Even though the instructions are transmitted at the speed of light, they take approximately 20 minutes to reach Mars. The 40-minute roundtrip makes real-time control of Curiosity impossible. If NASA were to search for extraterrestrial life on Jupiter’s moon Europa, where scientists suspect life could exist, the delay grows to over 90 minutes.

“Right now for the rovers, each day is planned out on Earth based on the images the rover took the previous day,” said Wagstaff. “This is a huge limitation and one of the main bottlenecks for exploration with these spacecraft.”

Curiosity’s scientific objectives are currently based on the images it sends back to Earth.
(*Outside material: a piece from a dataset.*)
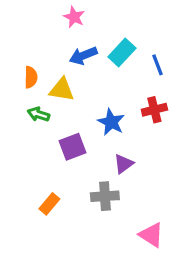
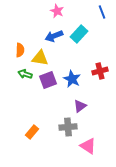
pink star: (74, 17) -> (57, 11), moved
blue line: (157, 65) -> (102, 12), moved
purple square: (73, 147) -> (48, 80), moved
pink triangle: (151, 235) -> (88, 146), moved

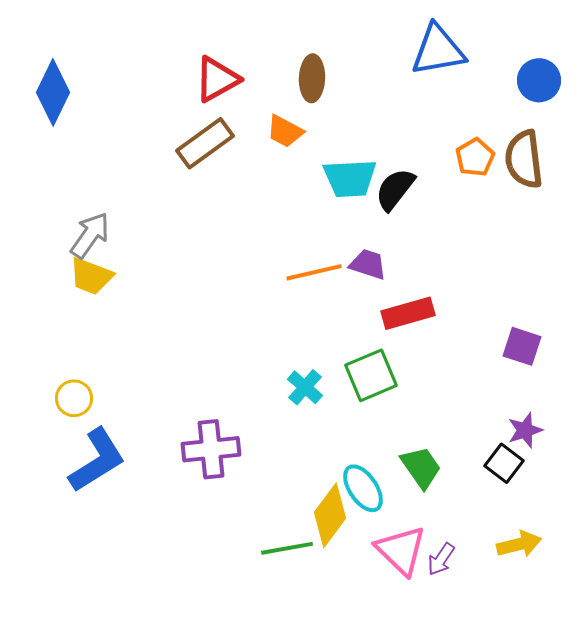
The relative snail’s pace of these communications costs precious power at a bandwidth of around 0.012 megabits per second—around 250 times slower than a 3G cellphone network connection.

While Mars orbiters can help speed the data transfer rate, the Martian satellites currently in orbit are only in the correct alignment a few short minutes each day, severely limiting the number of Martian images it can transmit to Earth.

“If the rover itself could prioritize what’s scientifically important, it would suddenly have the capability to take more images than it knows it can send back. That goes hand in hand with its ability to discover new things that weren’t anticipated,” Wagstaff said.

According to a report in Geophysical Research Letters, the new system, called TextureCam, can snap 3D images using stereo cameras and a special processor recognizes textures in the photos. The processor uses the size and distance to rocks in the picture to decide if there is anything of scientific importance in the images.

“You do have to provide it with some initial training, just like you would with a human, where you give it example images of what to look for,” said Wagstaff. “But once it knows what to look for, it can make the same decisions we currently do on Earth.”

Wagstaff envisions TextureCam greatly benefiting future Mars rovers, such as the Mars 2020 rover, in addition to missions on other planets and moons.